■ **Selected extract**:
------------------------------------------------

Kimiko Hahn: I’m sure I did. But I was also, at that point in my life, with feminism and so forth, and the original edition of Our Bodies, Ourselves and really coming into my own, I was feeling pretty assertive. So I did feel intimidated. But also, sort of—and I think my boyfriend at the time was also very good in including and encouraging me. I feel that in high school, or for most of my K through 12, that I really wasn’t—I think in the town I grew up in, we weren’t encouraged to think analytically. Not deeply. We were really encouraged to think enough to take and pass tests and to get into college, if that’s what we wanted.

 

Helena de Groot: Yeah.

 

Kimiko Hahn: But it wasn’t until I really went to Marxist study groups after college that I began to think more analytically for myself and also, that I realized I was required to have an opinion as part of this group. And I was being asked for my opinion. And that was very powerful, actually. To have to have to speak up. I had to speak up.

------------------------------------------------

■ **Data supplied**:
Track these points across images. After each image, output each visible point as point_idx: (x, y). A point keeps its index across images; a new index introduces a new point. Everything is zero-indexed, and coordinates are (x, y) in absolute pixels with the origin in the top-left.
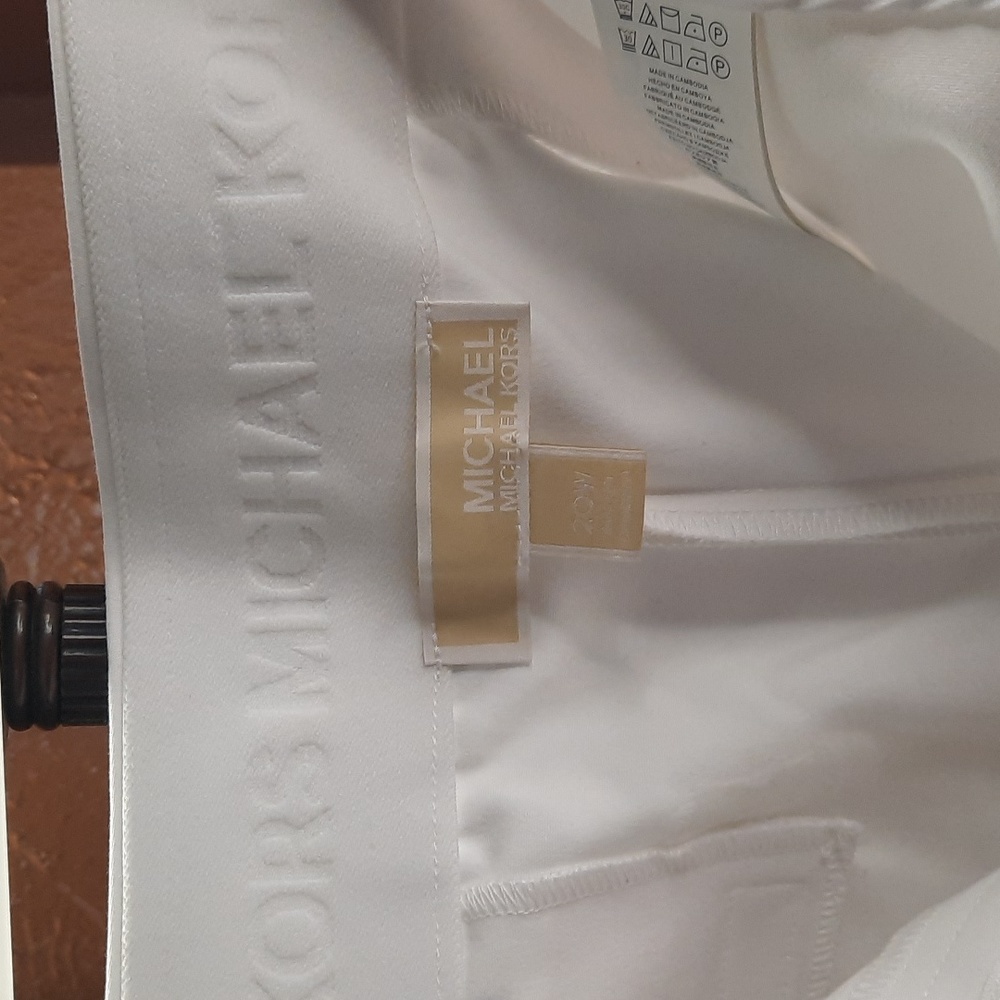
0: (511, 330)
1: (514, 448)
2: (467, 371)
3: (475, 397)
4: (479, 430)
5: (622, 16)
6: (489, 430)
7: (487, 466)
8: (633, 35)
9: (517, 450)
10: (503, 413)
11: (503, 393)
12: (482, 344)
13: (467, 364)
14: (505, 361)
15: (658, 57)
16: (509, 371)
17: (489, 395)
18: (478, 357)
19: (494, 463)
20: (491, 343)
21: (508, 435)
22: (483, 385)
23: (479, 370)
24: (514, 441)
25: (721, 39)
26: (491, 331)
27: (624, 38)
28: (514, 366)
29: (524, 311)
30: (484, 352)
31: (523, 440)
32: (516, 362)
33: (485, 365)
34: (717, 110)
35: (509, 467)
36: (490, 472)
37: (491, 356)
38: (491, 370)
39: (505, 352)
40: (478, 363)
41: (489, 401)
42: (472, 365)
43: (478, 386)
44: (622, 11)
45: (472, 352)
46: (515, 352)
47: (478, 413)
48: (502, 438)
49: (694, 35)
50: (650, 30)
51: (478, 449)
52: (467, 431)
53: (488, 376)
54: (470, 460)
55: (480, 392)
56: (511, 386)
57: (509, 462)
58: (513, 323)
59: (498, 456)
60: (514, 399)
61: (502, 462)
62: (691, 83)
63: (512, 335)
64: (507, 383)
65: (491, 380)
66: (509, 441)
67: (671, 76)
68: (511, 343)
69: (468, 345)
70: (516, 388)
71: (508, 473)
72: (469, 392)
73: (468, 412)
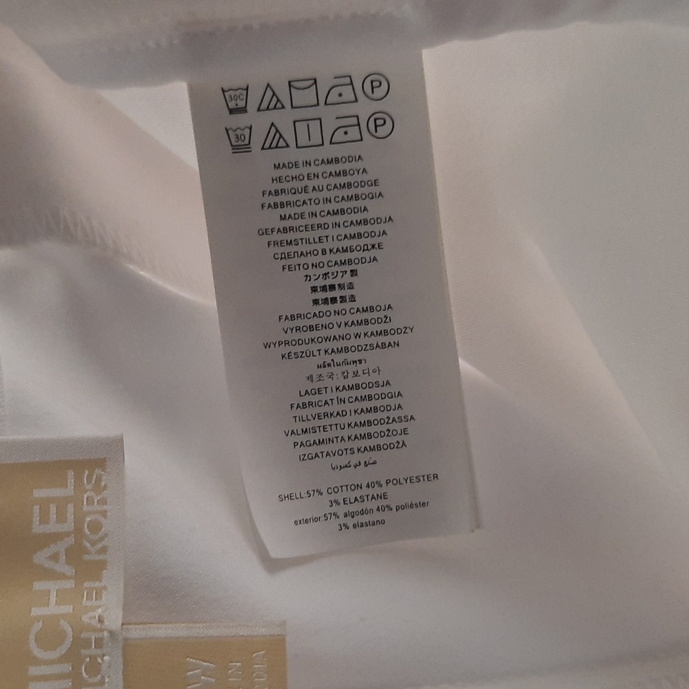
0: (98, 471)
1: (102, 630)
2: (37, 528)
3: (49, 564)
4: (53, 609)
5: (231, 111)
6: (67, 609)
7: (61, 660)
8: (247, 132)
9: (106, 634)
10: (86, 585)
11: (87, 557)
12: (57, 492)
13: (36, 519)
14: (90, 513)
15: (288, 146)
16: (95, 527)
17: (68, 562)
18: (53, 508)
19: (72, 656)
20: (69, 491)
21: (91, 614)
22: (60, 547)
23: (52, 527)
24: (101, 620)
25: (379, 93)
26: (71, 474)
27: (233, 139)
28: (102, 520)
29: (116, 445)
30: (61, 503)
31: (114, 619)
32: (104, 514)
33: (61, 518)
34: (375, 183)
35: (93, 658)
36: (67, 668)
37: (71, 508)
38: (69, 526)
39: (90, 501)
40: (53, 516)
41: (69, 570)
42: (44, 519)
43: (53, 549)
44: (232, 105)
45: (44, 503)
46: (103, 502)
47: (52, 586)
48: (85, 619)
49: (341, 99)
50: (273, 116)
51: (50, 638)
52: (35, 612)
53: (68, 534)
54: (38, 652)
55: (55, 557)
56: (100, 546)
57: (93, 650)
58: (100, 463)
59: (79, 643)
60: (102, 565)
61: (83, 652)
62: (337, 161)
63: (99, 479)
64: (93, 543)
65: (71, 540)
66: (94, 622)
67: (308, 163)
68: (98, 489)
69: (39, 493)
70: (104, 550)
71: (94, 668)
72: (40, 558)
73: (39, 586)
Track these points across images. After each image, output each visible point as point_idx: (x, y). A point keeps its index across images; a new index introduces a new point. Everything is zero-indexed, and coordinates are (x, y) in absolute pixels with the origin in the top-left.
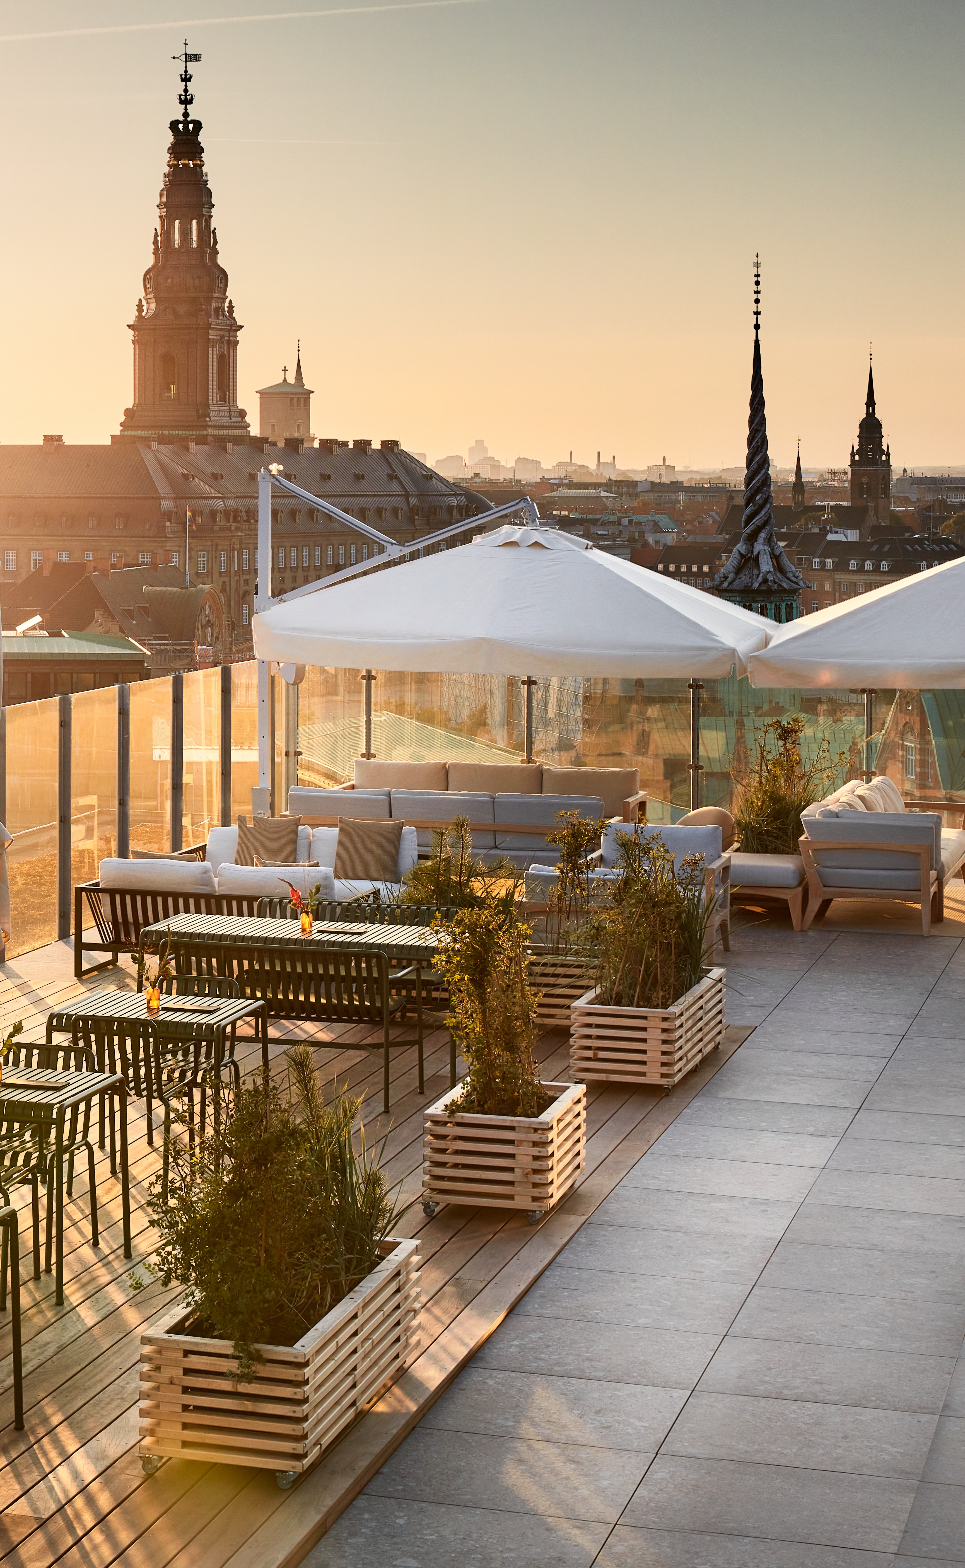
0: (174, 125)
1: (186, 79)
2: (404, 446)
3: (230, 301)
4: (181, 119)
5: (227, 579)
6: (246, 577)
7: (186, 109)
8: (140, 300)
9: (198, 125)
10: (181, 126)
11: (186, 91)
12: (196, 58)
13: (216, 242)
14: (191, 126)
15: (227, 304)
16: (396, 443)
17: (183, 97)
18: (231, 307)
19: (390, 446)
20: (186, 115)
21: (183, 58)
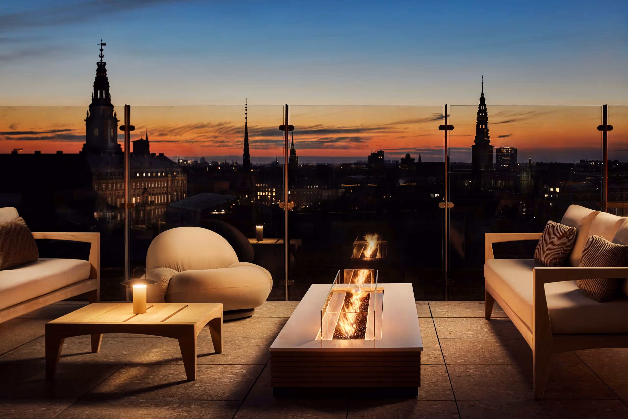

------------------------------------------------

Summarize the interview excerpt above in two sentences.

■ **Your response**: Kimiko Hahn recalls feeling pretty assertive at that point in life, with feminism and the original edition of Our Bodies, Ourselves, yet still feeling intimidated, while a boyfriend at the time was very good at including and encouraging Hahn. School in Hahn's hometown encouraged thinking only enough to pass tests and get into college, and it was not until Marxist study groups after college that Hahn began thinking more analytically and found being required to give an opinion very powerful.